A National Disaster Response Force team was deployed to assist the fire department in the rescue work. The NDRF team had searched the factory for any remaining trapped victims and swept the area with gas detectors. According to the NDRF deputy commander, the third and fourth floors were filled with smoke and the levels of hazardous carbon monoxide (CO) were found to be very high.

==Victims==
Forty-three people died and more than 56 were injured. Two fire fighters were also injured in the incident. According to fire and police officials, the injured were shifted to Lady Hardinge Hospital, RML Hospital, LNJP Hospital, and Hindu Rao Hospital.

An LNJP Hospital official stated that thirty-four people were brought dead to the hospital, with smoke inhalation being the primary cause of the death. Some of the bodies were charred. He added that among the fifteen injured, nine were under observation.

According to the police, most of the dead were labourers who were sleeping inside the factory and died due to asphyxiation.

==Investigation==
The state government ordered an investigation and a report be delivered within seven days. The cause of the fire is still unknown and is being investigated. According to eye witnesses and the preliminary police investigation, an electrical short circuit was the probable cause.
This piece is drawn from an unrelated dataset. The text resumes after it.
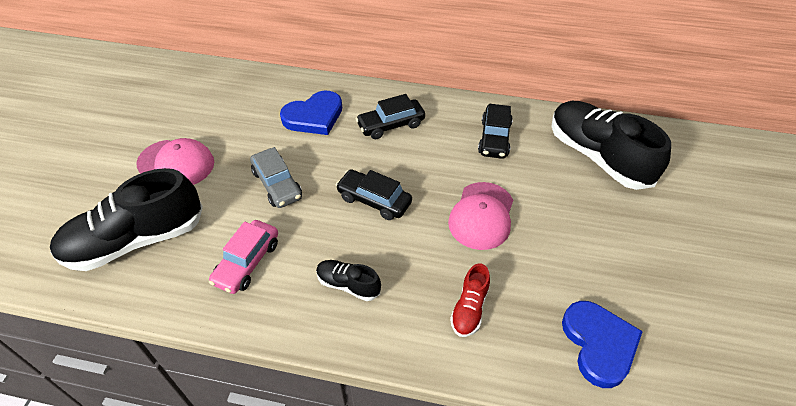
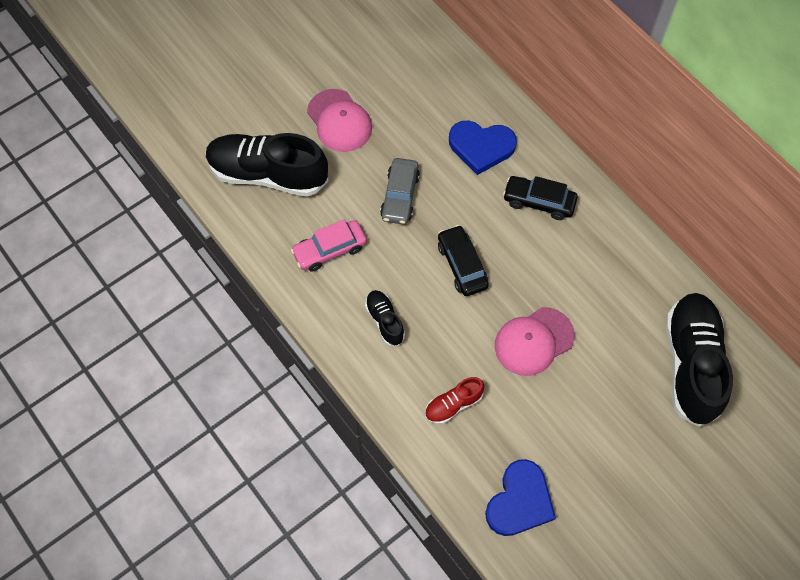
camera: 40 degrees right, 15 degrees up
(494, 138) = (616, 279): black car -> none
A police official added that a large amount of plastic stored in the premises led to smoke after the fire started. The smoke caused asphyxiation and death among the residents.
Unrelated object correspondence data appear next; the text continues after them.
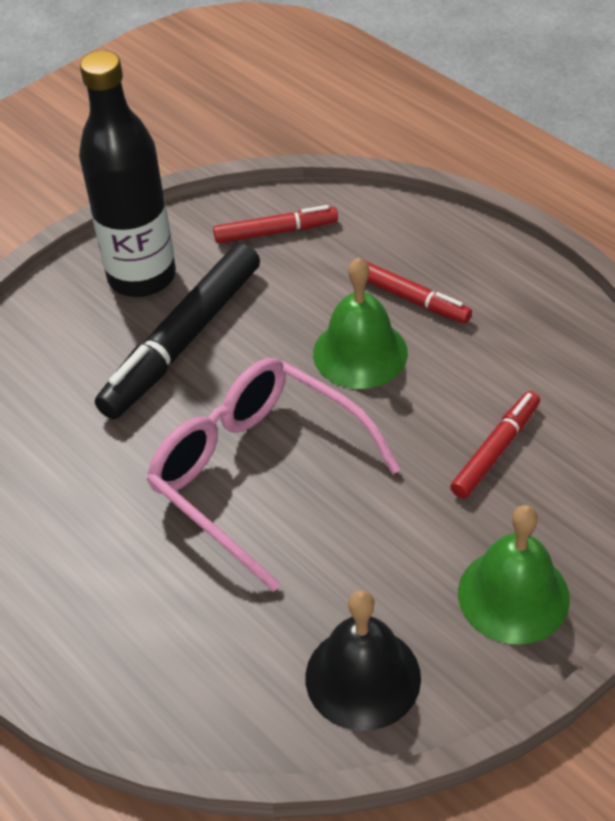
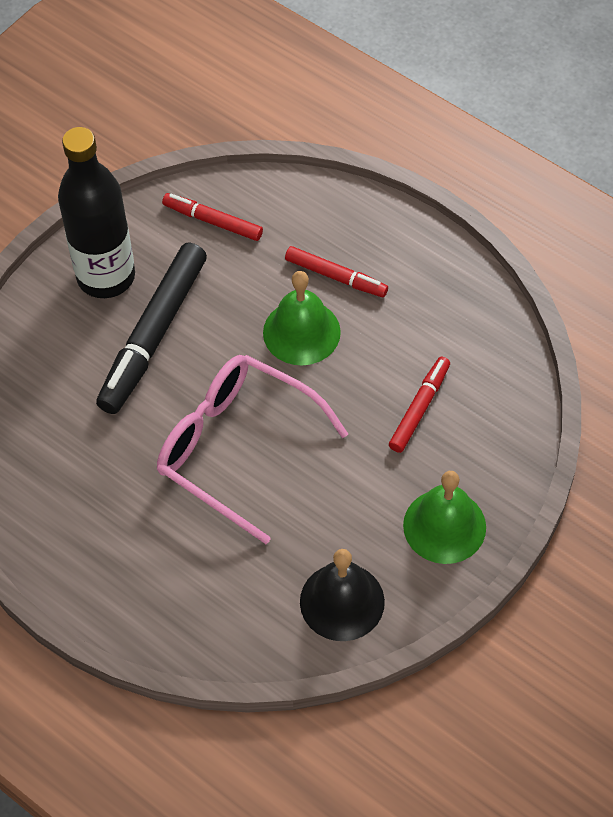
camera: 10 degrees left, 10 degrees up
(276, 232) = (213, 221): red marker -> red marker turned 135 degrees counterclockwise

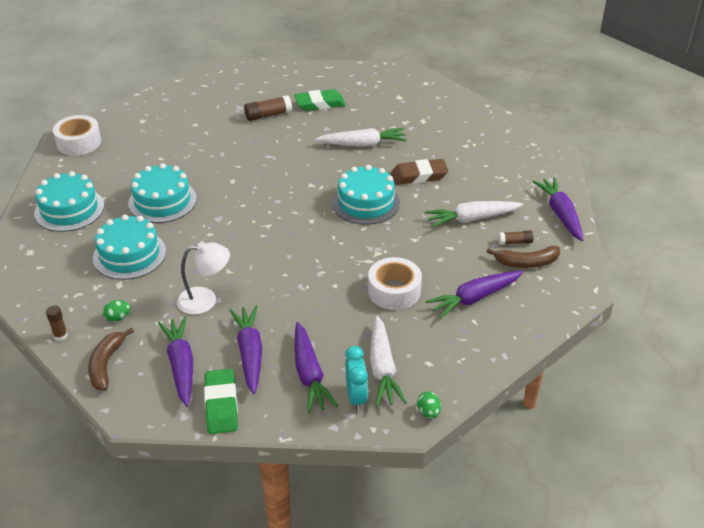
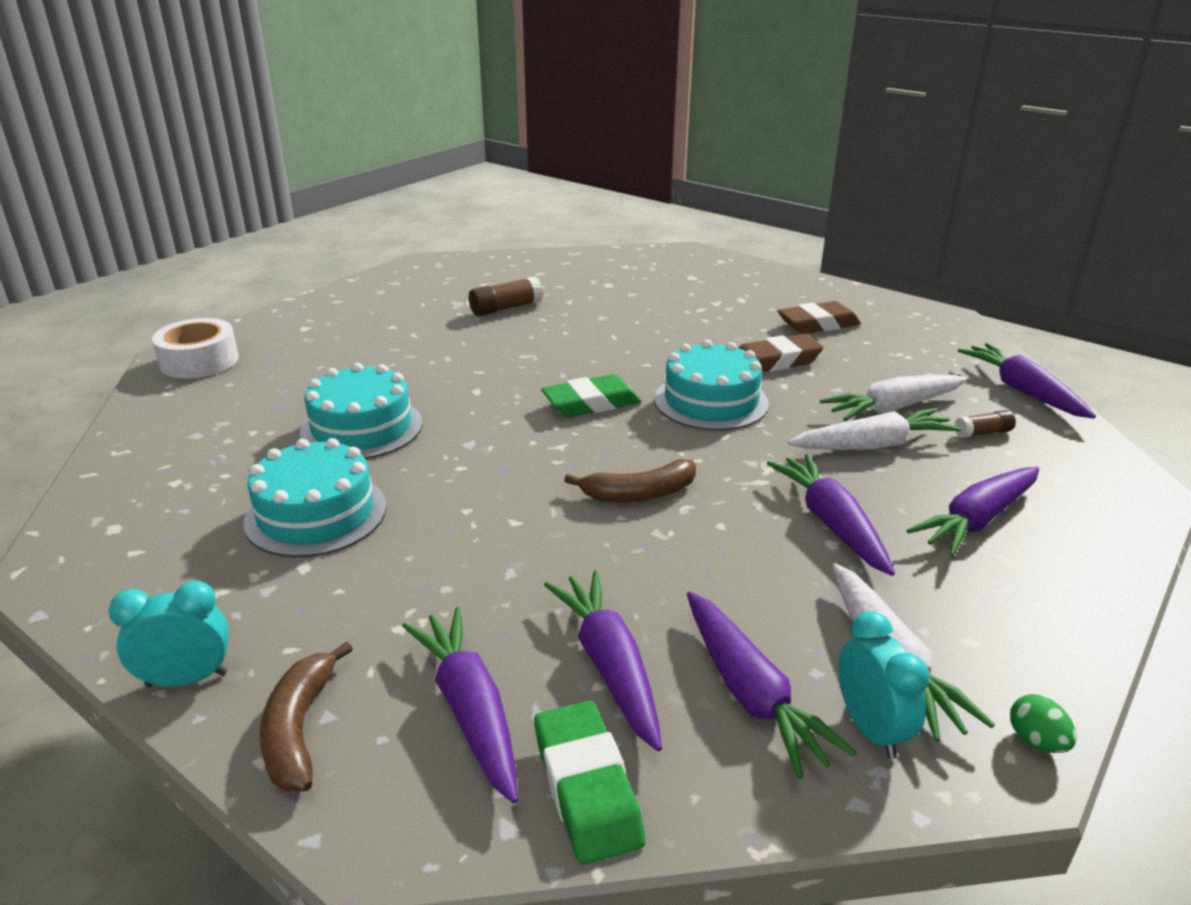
camera: 10 degrees left, 10 degrees down
(60, 336) = (187, 679): brown glue stick -> turquoise clock
(69, 209) = (190, 454): turquoise cake -> none
(118, 318) = (311, 628): green egg -> none
(205, 300) = (485, 575): white lamp -> none
(320, 104) = (579, 291): green eraser -> green eraser (591, 403)
(363, 144) = (667, 331): white carrot -> white carrot (873, 445)
(394, 291) = (831, 523): white tape -> purple carrot
(462, 147) = (818, 324): none -> brown eraser
(526, 262) = (1022, 459): brown banana -> brown banana (639, 494)

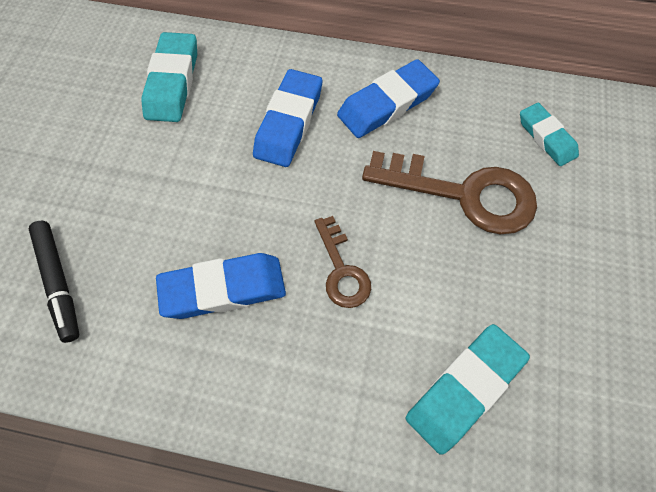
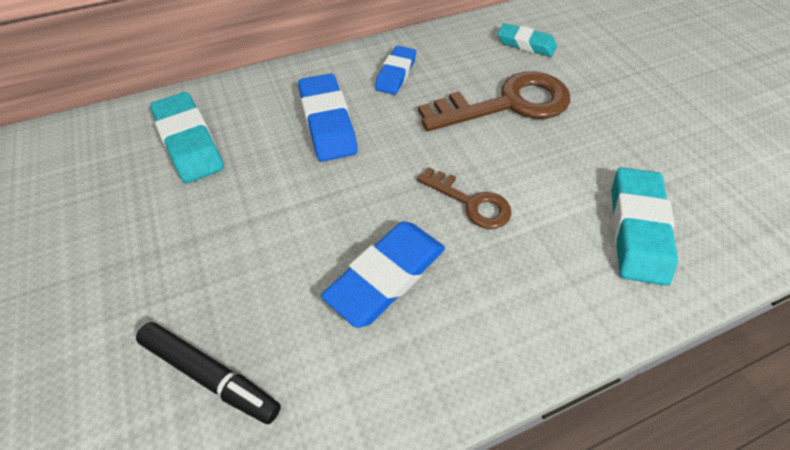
camera: 35 degrees left, 10 degrees down
(387, 104) = (396, 74): blue eraser -> blue eraser, size x0.65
The luggage bag factory was operating in a residential area. According to the local fire chief, the building lacked a proper fire licence and its use as a factory was illegal. The Delhi Police filed a case against the two owners of the factory and assigned it to the Crime Branch for investigation. The owner of the building and his manager were arrested on the same day under IPC sections 304 (culpable homicide not amounting to murder) and 285 (negligent conduct with respect to fire or combustible matter).
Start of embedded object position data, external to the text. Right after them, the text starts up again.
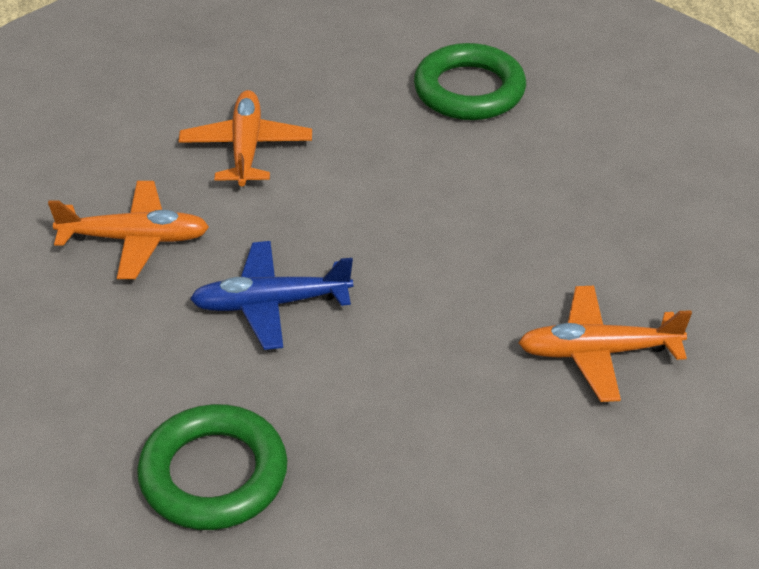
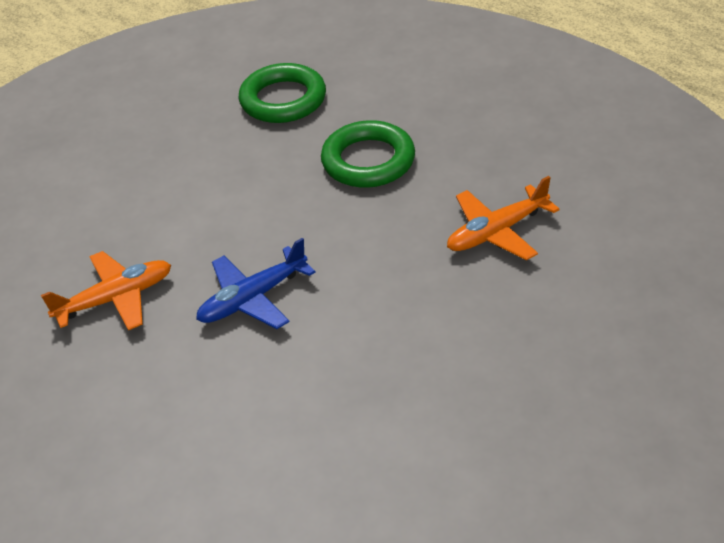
camera: 25 degrees left, 0 degrees up
(214, 474) = (301, 429): green ring -> green ring (368, 161)
(246, 148) = (151, 201): orange plane -> none

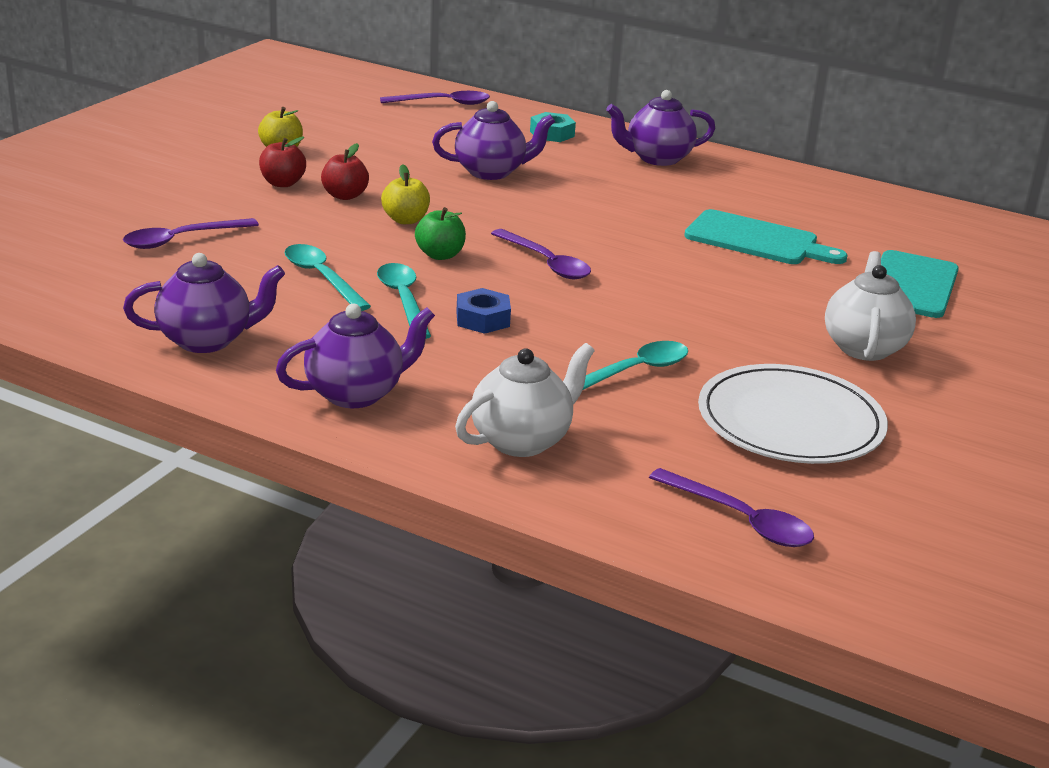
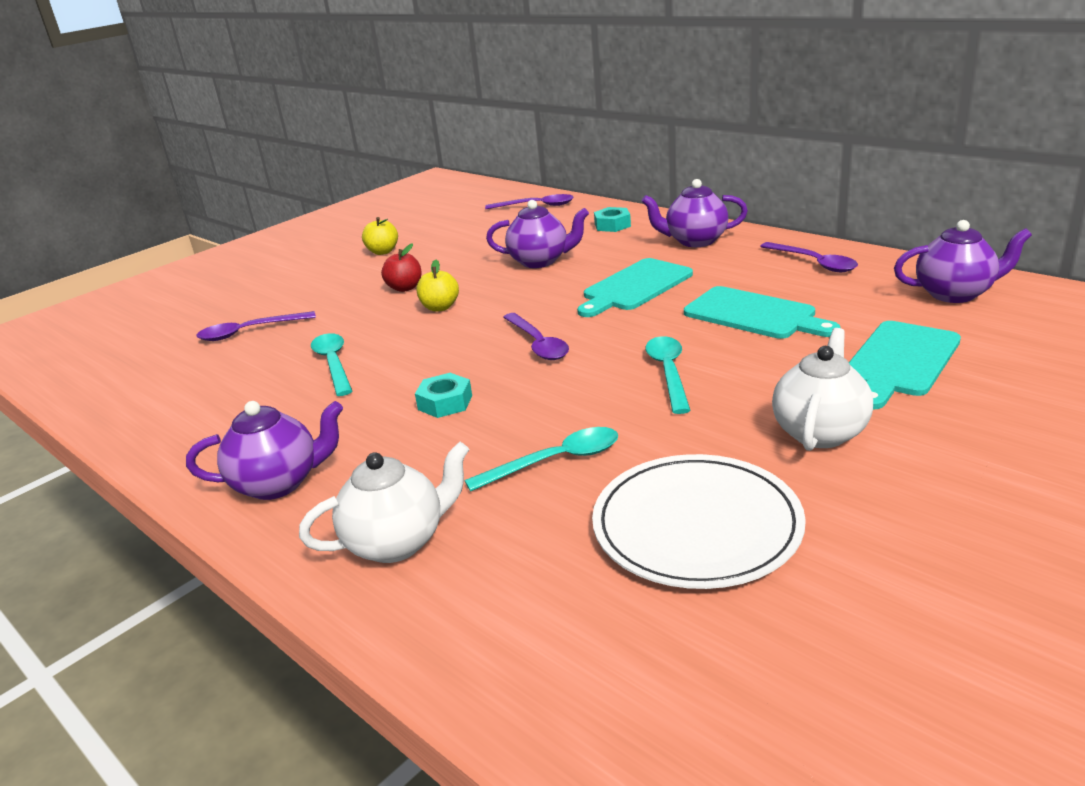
camera: 20 degrees right, 0 degrees up
(207, 340) = (196, 426): purple teapot -> purple teapot (955, 294)
(282, 183) = (363, 279): red apple -> none
(403, 300) = (387, 384): turquoise spoon -> turquoise spoon (668, 373)
(440, 255) = (448, 339): green apple -> none
(483, 319) = (445, 403): blue nut -> turquoise nut
(617, 206) = (635, 287): none -> turquoise cutting board
(740, 519) = (575, 663): purple spoon -> purple spoon (814, 263)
The government of Delhi stated that Ministry of Housing and Urban Affairs (MoHUA) of the Central Government of India had "minted false claims" about the Delhi factory fire to hide the "corruption and inefficiency of the municipal corporation". It also alleged that the MoHUA was defending the illegal factory. The Delhi Fire service had stated that the factory had no fire clearance or permits to operate and was illegal, and that safety equipment was unavailable.

== Aftermath ==
Prime Minister Narendra Modi tweeted about the incident, calling it "extremely horrific", and announced a compensation of ₹2 lakh to next of kin of each person that died and ₹50000 for the injured. Arvind Kejriwal, the chief minister of state, reached on site to make overall assessment, and announced a compensation of ₹10 lakh to next of kin of each person that died and ₹1 lakh for the injured. Manoj Tiwari, Bharatiya Janta Party state president, announced a compensation of ₹5 lakh to the next of kin of each person that died and ₹25000 to those who were injured.

Fireman Rajesh Shukla was praised by the state Home Minister Satyendra Jain for rescuing 11 people. Shukla was an early responder and entered the building to rescue people without waiting for backup to arrive. He suffered bone injuries and was admitted to LNJP Hospital for treatment.